Ways to Prevent Cabin Fever With Fibromyalgia
If you find yourself spending lots of time at home because of too much pain, low mood or lack of energy you may also find you have cabin fever with fibromyalgia. While ‘cabin fever’ is not a true psychiatric condition, its effects are very real. When you spend a long time in one place with little to do, your mind tells you that the environment you are in is not optimal for functioning properly. You feel restricted and have difficulty tolerating the lack of freedom to do what you wish to.
Signs of cabin fever include feeling cooped up, having problems with memory or concentration, lack energy or motivation to do anything, or become irritated for no obvious reason. If you experience any of these issues, there are a few things and tips you could use.
Keep a Routine
If you’re not leaving your home, it can be tempting to stay in your pajamas all the time, but it’s important to maintain some kind of structure in your days. Get up at a certain time every day, shower and get dressed.
Plan your days out, including rest times, and get into a rhythm. Some days you may not be able to stick to your routine, and that’s OK, but sticking to a routine most of the time will help give you a sense of purpose and help stave off negative thoughts.
Doing absolutely no physical activity most likely won’t make you feel better. If anything, it will make you feel more tired and less motivated to get back to your normal activities. Rest when you need to, but try to exercise a bit. You may want to start with some light stretching exercises, yoga or tai chi.
Exercise keeps your joints mobile, brings your energy levels up, and helps your body release feel-good chemicals, which also have pain killing qualities. Pick up a workout DVD, or follow a fitness program on YouTube, and try to work out every day at the same time to make it a habit.
There is time when you need active, and there is time for rest. Staying at home will make you more likely to take naps during the day, or sleep longer at night. Yet, you make wake up feeling more tired than the previous day.
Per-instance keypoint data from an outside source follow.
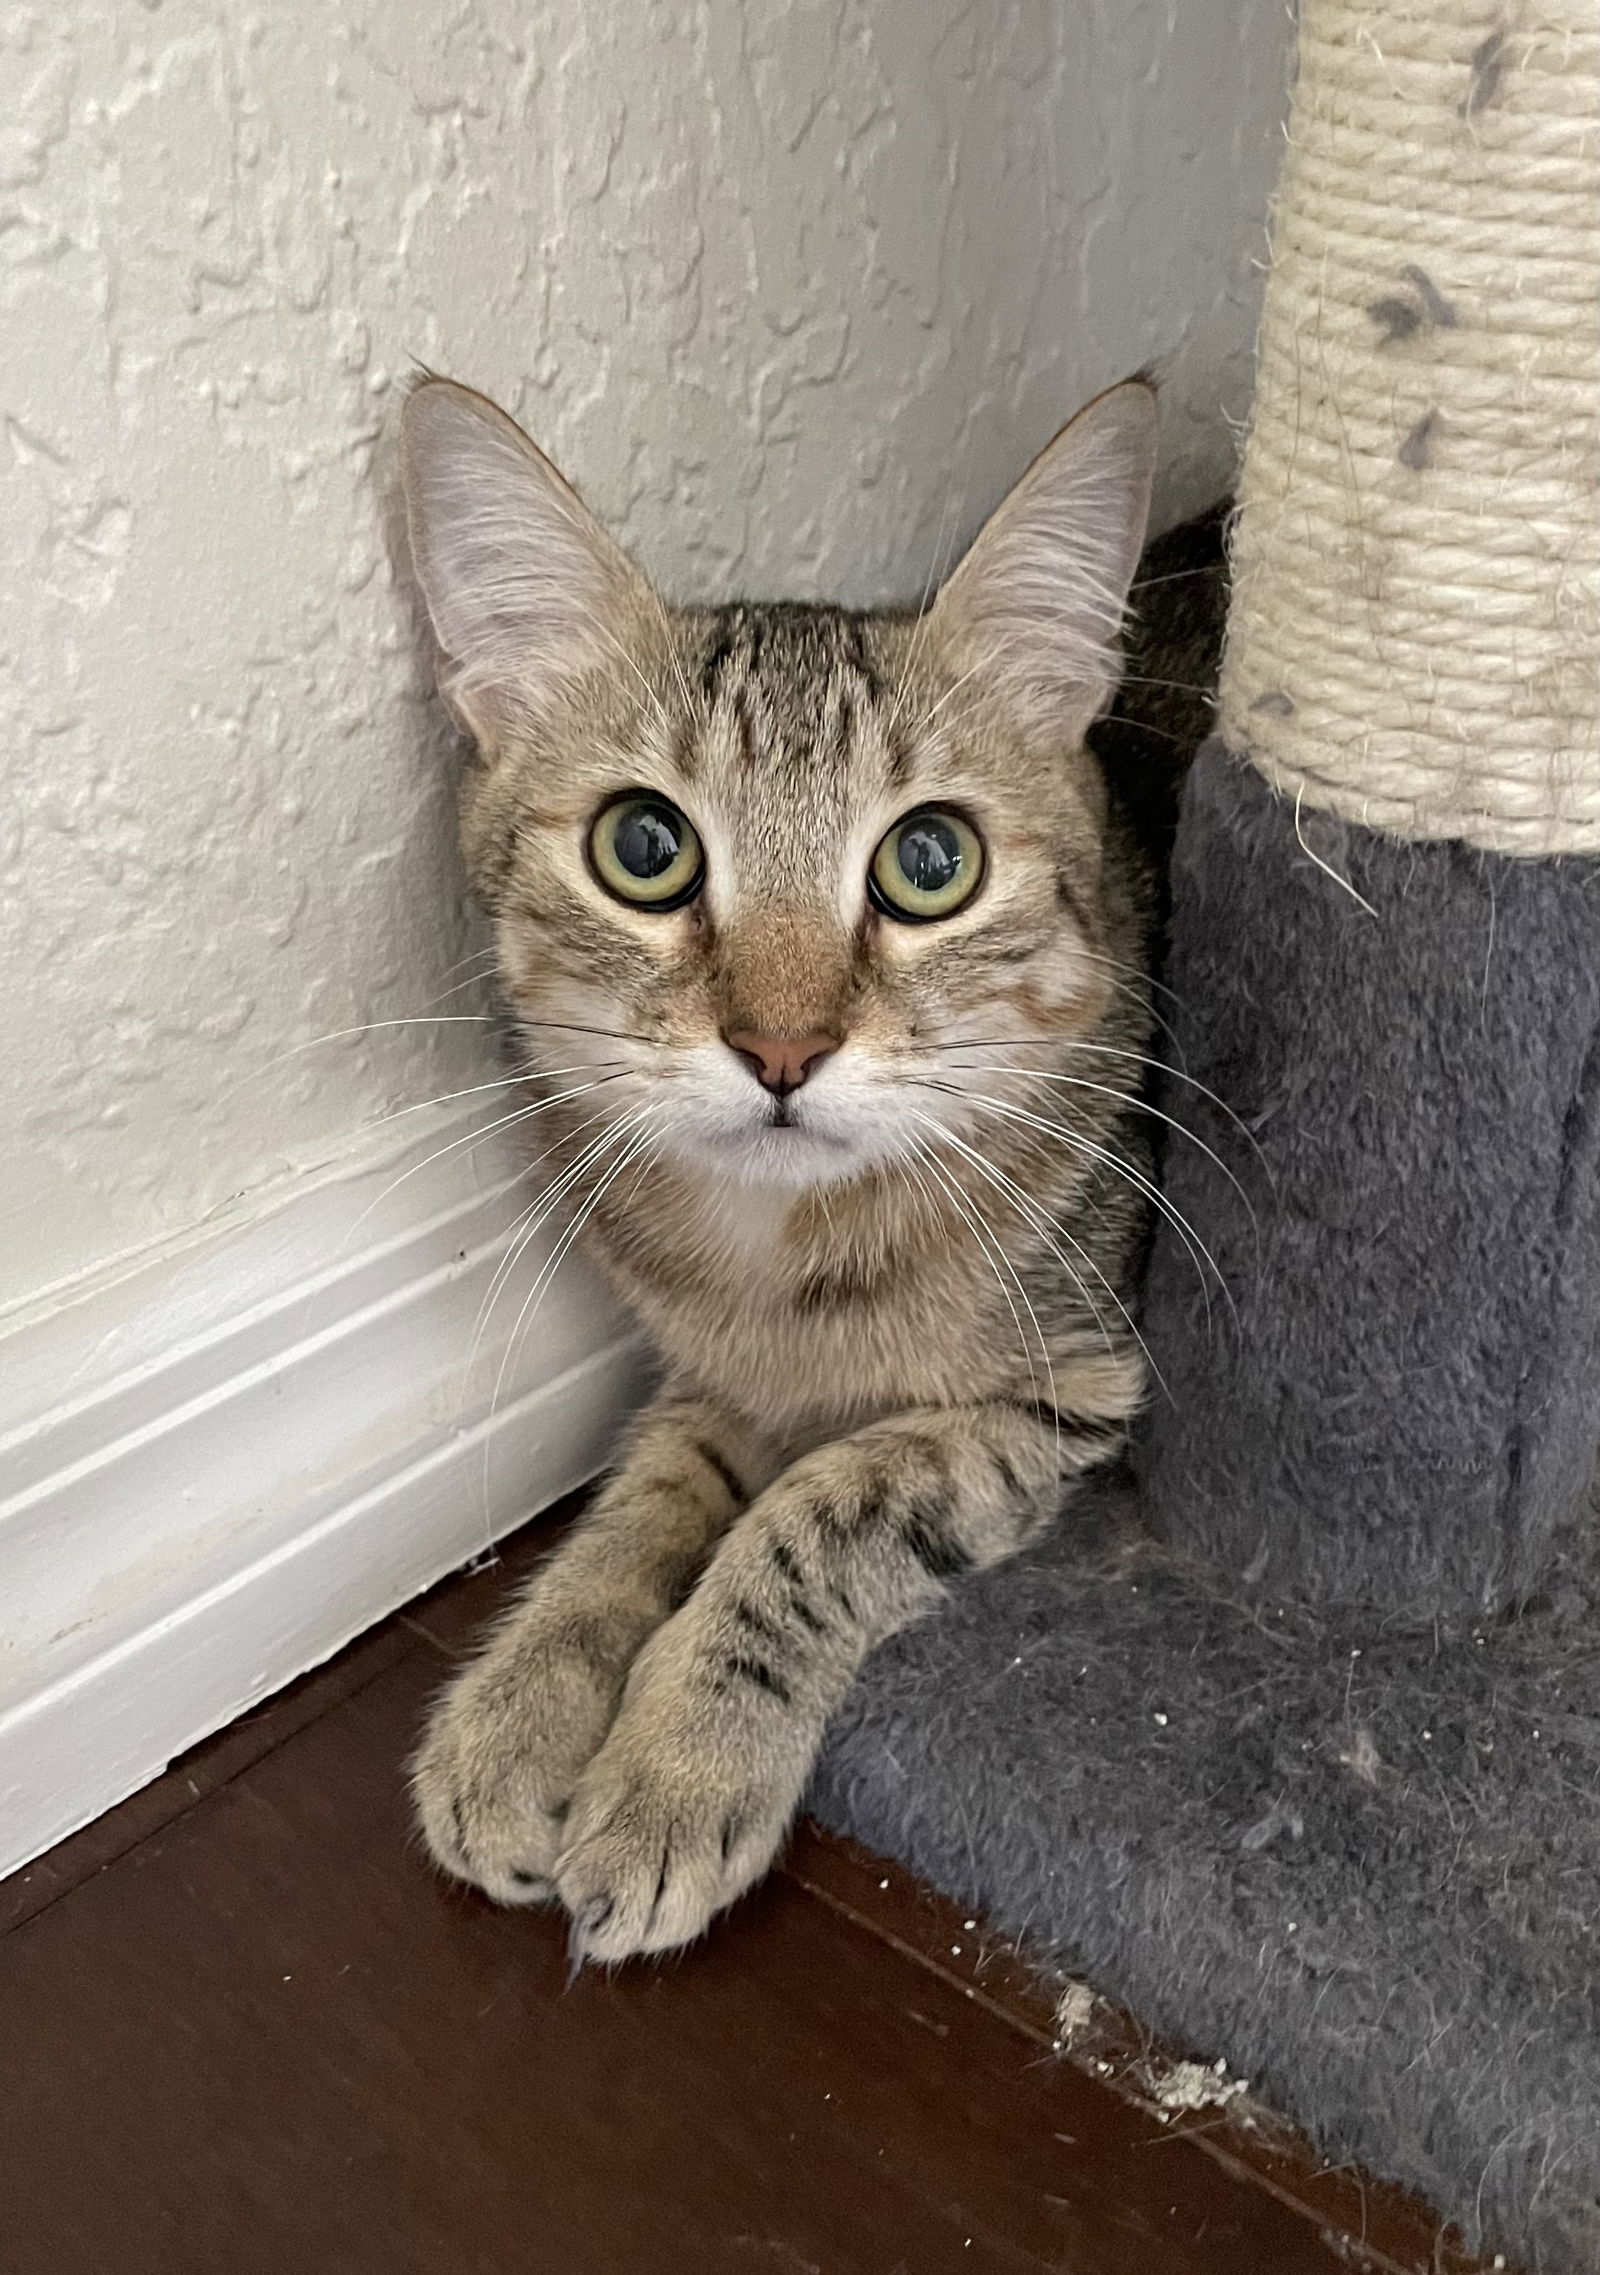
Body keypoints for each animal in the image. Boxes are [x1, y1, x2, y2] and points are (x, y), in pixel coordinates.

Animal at [402, 368, 1165, 1956]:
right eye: (643, 845)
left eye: (931, 862)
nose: (781, 1047)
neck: (782, 1259)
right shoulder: (706, 1375)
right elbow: (636, 1508)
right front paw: (525, 1698)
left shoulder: (1069, 1389)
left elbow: (819, 1513)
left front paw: (679, 1762)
Consider both the quality and quantity of your sleep. Aim for eight hours of sleep at night, and go to bed and wake up at the same time.
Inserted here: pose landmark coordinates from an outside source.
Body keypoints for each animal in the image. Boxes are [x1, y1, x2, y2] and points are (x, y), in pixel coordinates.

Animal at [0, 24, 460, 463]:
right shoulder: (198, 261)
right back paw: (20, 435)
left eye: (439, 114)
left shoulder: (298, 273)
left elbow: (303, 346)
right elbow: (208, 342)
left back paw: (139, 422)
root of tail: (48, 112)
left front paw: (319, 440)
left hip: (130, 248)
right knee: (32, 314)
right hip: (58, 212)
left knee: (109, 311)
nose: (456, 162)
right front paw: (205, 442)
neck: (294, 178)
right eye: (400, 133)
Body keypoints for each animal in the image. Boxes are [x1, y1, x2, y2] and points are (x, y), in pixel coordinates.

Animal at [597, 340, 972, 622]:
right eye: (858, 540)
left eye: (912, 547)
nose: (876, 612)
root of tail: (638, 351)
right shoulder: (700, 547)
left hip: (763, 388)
If needed, take a nap during the day, but keep it short (no more than 20 – 30 minutes). Unplug all electronic devices and keep the room dark so melatonin (the hormone responsible for quality, deep sleep) will be produced in your body.
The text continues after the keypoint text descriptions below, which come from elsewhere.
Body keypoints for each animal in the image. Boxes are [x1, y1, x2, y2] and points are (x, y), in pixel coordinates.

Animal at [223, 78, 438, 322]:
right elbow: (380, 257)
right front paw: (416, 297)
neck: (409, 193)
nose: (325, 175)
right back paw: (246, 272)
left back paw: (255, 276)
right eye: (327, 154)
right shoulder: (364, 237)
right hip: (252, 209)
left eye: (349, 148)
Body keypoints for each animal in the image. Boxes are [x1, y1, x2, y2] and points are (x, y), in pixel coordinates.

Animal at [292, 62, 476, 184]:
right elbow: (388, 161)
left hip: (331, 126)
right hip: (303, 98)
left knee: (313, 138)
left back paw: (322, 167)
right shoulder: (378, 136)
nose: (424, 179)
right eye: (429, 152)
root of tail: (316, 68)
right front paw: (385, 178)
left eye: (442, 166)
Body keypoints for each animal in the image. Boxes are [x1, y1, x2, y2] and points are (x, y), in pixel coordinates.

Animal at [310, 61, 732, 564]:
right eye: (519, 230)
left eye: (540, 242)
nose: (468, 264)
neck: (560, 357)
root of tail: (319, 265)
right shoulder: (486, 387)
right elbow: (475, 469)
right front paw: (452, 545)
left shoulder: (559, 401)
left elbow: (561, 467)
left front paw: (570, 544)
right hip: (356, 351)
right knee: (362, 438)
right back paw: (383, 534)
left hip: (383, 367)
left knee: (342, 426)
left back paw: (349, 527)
Melatonin is also available in supplement form and has been used for various conditions, from improving your sleep to helping manage blood pressure, protecting the brain, fighting headaches and even cancer.
Have a Hobby
There are plenty of hobbies you can do without leaving your home and without using too much energy. Read — or listen to — a good book, learn to knit, write a journal or a blog, do some crafts or a puzzle. There are so many possibilities — there’s bound to be something you find enjoyable and can manage without too much pain.
Connect With Others
Joining an online community of forum is a great way to connect with other people with fibromyalgia — you don’t have to leave your home, but it will help to reduce any feelings of isolation you may be feeling. Talking with other fibro sufferers will also allow you to learn new strategies for managing your condition and to receive (and provide) emotional support.